When a teenager tells you that they want to be a rock star (with guitars! In this day and age?) it’s best to kind of smile and nod.
Good luck with that, kid. Have fun.
Except Elias Khouri, 18, of Pittsburgh’s Polish Hill neighborhood, is pretty much doing it. In Pittsburgh, at least, this is as close as it gets.
The slim guitar-slinger with the giant globe of hair has already played the biggest venues in town, from the Three Rivers Arts Festival to Heinz Field (at a rib festival), to PNC Park (at a beer festival).
And he knows where he wants to go.
“I would say my end goal is to play Madison Square Garden,” Khouri said.
Khouri has got an unusually firm grip on his musical niche. It’s a big one.
“Funk, soul, and rock ‘n roll,” explains Khouri.
But learning to play guitar was quite literally a challenge.
“I got my first guitar when I was 13,” Khouri said. “My dad made me a bet of $100 that I couldn’t learn Eddie Van Halen’s solo to Michael Jackson’s ‘Beat It.’”
He learned it.
“I would say my end goal is to play Madison Square Garden”
Carlos Santana and Jimi Hendrix are major inspirations, but also some lesser-known classic rockers like Alvin Lee of Ten Years After and Jeff Beck. Eddie Hazel of Parliament-Funkadelic is another. No, these are not household names to teenagers today.
“Most of my friends have never heard of those artists,” Khouri said. “I’ve been getting them to open up to different types of music, and seeing where ‘their music’ came from, which is blues and funk.”
Sometimes, people recognize him while grocery shopping at Giant Eagle. If that’s not Pittsburgh rock star status, nothing is. Even the Pirates are fans, he said.
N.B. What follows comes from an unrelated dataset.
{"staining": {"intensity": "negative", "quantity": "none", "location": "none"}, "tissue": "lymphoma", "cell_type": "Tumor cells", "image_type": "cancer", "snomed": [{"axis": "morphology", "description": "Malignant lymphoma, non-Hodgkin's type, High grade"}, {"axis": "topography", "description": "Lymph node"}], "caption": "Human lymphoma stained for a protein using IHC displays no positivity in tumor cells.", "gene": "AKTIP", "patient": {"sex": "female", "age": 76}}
“When I played at a luncheon for the Pirates, they heard me play guitar and said, ‘Hey man, it would be cool if you could come up with the anthem for us.’ I created a song called ‘Friday Night Rocks,’ and I’ll be playing that soon at some of the games at PNC Park.”
He’ll be attending Point Park University in Pittsburgh this fall, and said his focus will be studying sports, arts, and entertainment.
“With that, I’ll have the knowledge to put on events, festivals, and concerts, and further my intelligence of the music industry so I can play bigger gigs,” Khouri said.